Article from Issue 182/2016
Author(s):

Off-the-rack monitoring tools often offer too many functions or fail to offer precisely what you need, but shell scripts let you create individual monitoring routines.

Trust is good, but keeping the thumb screws on is better: This is the principle by which IT services and functions are monitored. Although you can find many tools to accomplish this job, tailor-made monitoring doesn't actually need these giants. Simple shell scripts will take you where you need to go just as well.

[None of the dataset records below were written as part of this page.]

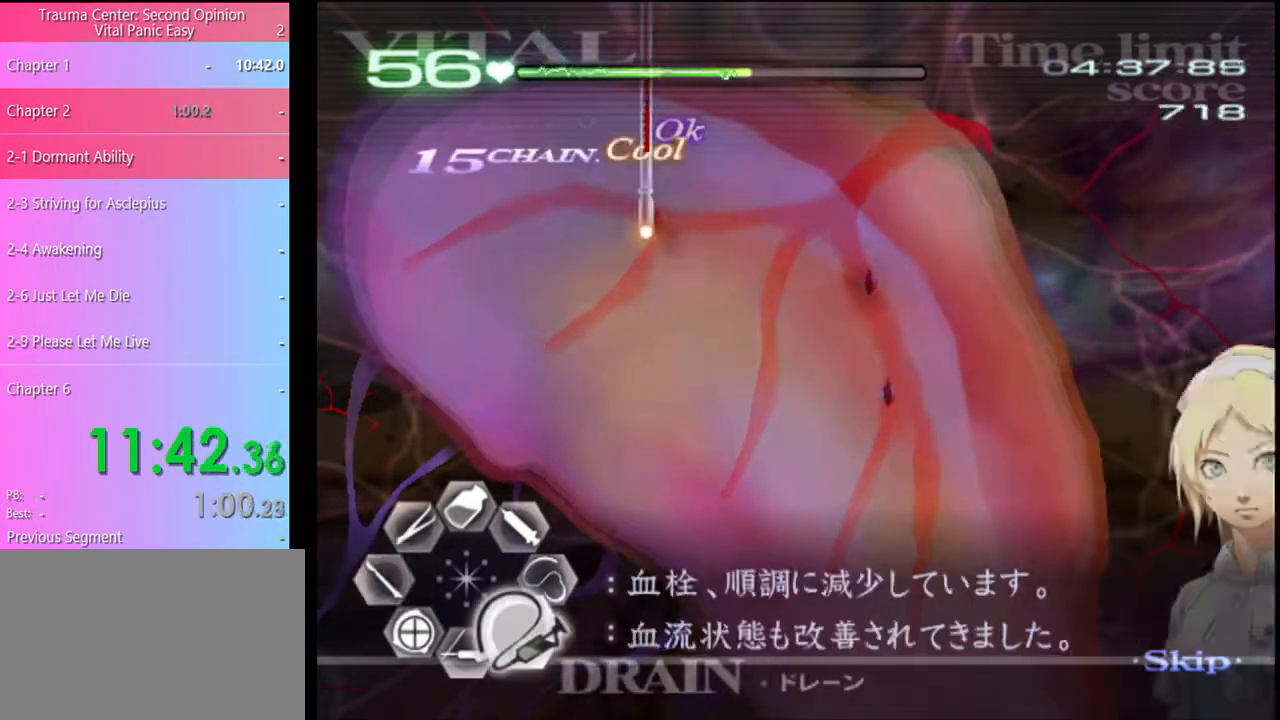
{"keys": ["d", "s"], "mouse": ["left"], "events": []}
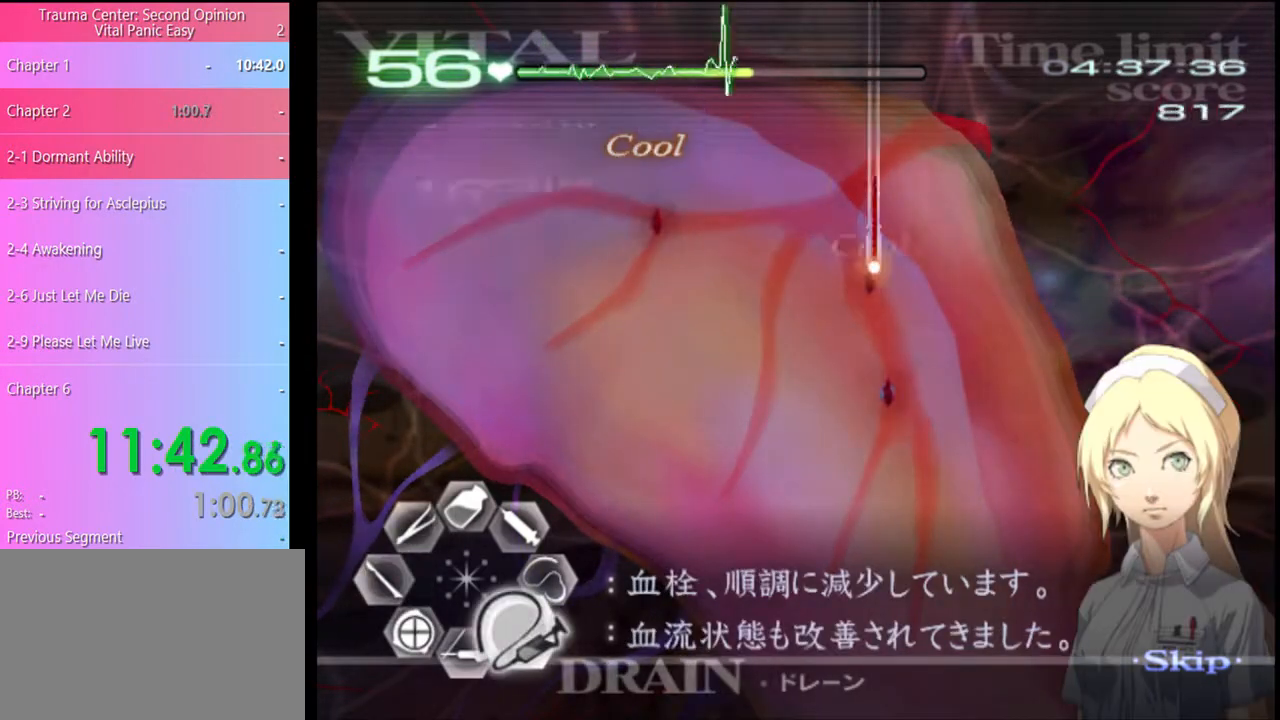
{"keys": ["d", "s"], "mouse": ["left"], "events": [[200, "mouse_left", "up"], [267, "mouse_left", "down"]]}
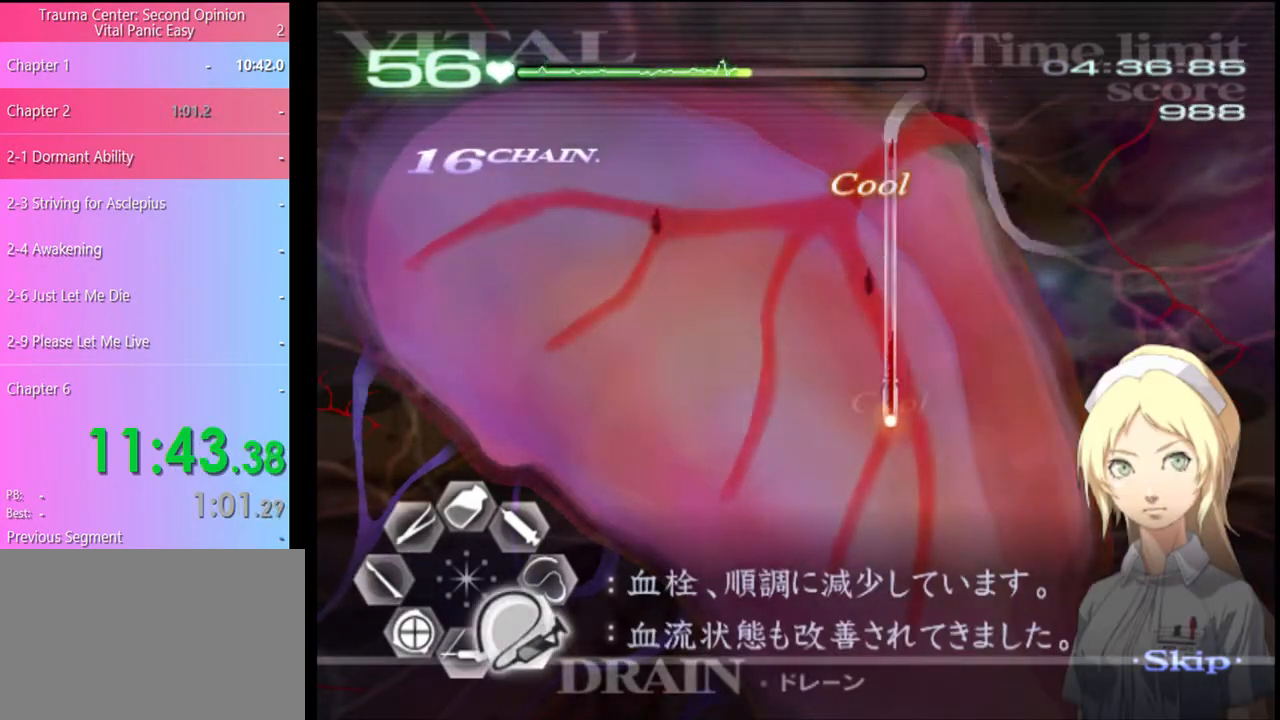
{"keys": ["w"], "mouse": ["left"], "events": [[200, "mouse_left", "up"], [233, "s", "up"], [267, "d", "up"], [300, "w", "down"], [400, "mouse_left", "down"]]}
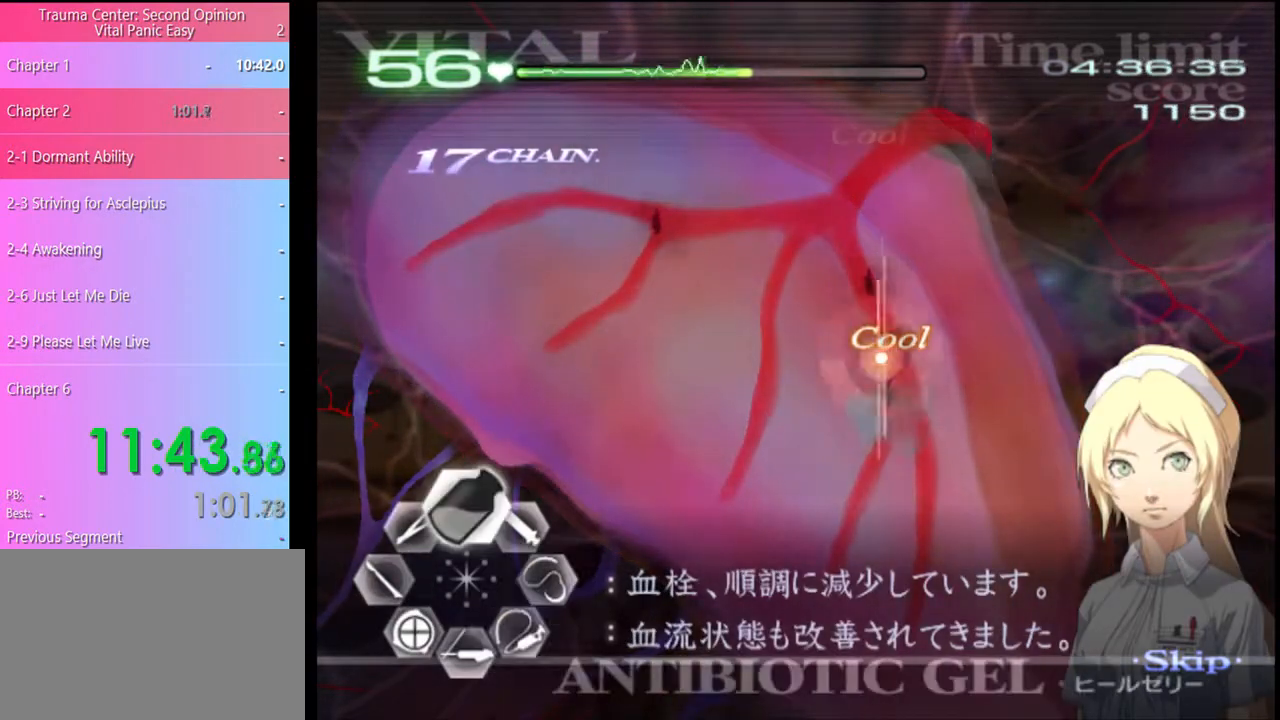
{"keys": ["w"], "mouse": [], "events": [[33, "mouse_left", "up"], [133, "mouse_left", "down"], [267, "mouse_left", "up"]]}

Whether you need to monitor and control a web server, database system, network connections, users, fans, or computer temperatures, simple shell routines are typically reliable and fast. Once created, scripts can be modified for different distributions and scenarios.

Monitoring needs to be considered carefully, however: In the case of monitoring a web server, it is not just a question of checking that the service is running – the question lacks precision. Is the hardware running? To determine this, all you need is a simple ping. A positive response, however, by no means signifies that the web server daemon is working. To discover this, you need to query the process status locally on the server; that is,

ps -C <service>

or possibly

service <service> status

However, you still don't know whether users can retrieve data from the web server. You would need to test this regularly in a browser, preferably in an automated process using a command-line tool and ideally from somewhere outside of your own protected network infrastructure. Otherwise, you risk being lulled into a false sense of security – for example, even when a router no longer works.

Sensors

When you are monitoring program execution, the task is to check the exit codes that terminal applications and commands typically output after terminating – gracefully or not. A value of 0 typically signals a successful program run, whereas other codes indicate more or less serious errors. Table 1 provides a brief selection of popular tools for system monitoring.

Table 1

Test Tools

Test Objective

Tool

Accessibility of websites

httping (1)

Database shell client for PostgreSQL-RDBMS

psql

Accessibility of computers

ping

Name resolution

host

Logged on users

users

Service status (SysVinit)

/etc/init.d/<Service> status

Service status (Systemd)

systemctl status <Service>

Disk space

df

Temperature

sensors

Fan activity

sensors (2)

Port access

netread (3)

Packages: (1) httping, (2) lm-sensors, (3) netrw

As the example of monitoring a web server shows, monitoring involves a little overhead in some cases (Figure 1). In this case, monitoring would ideally not be operated in-house but from outside of your own IT infrastructure so that failures would not also take down the monitoring system. In this way, you can cover almost all failure cases: web lockouts, overloaded attacks, general network overload, and even cases of physical network disconnection – think backhoes.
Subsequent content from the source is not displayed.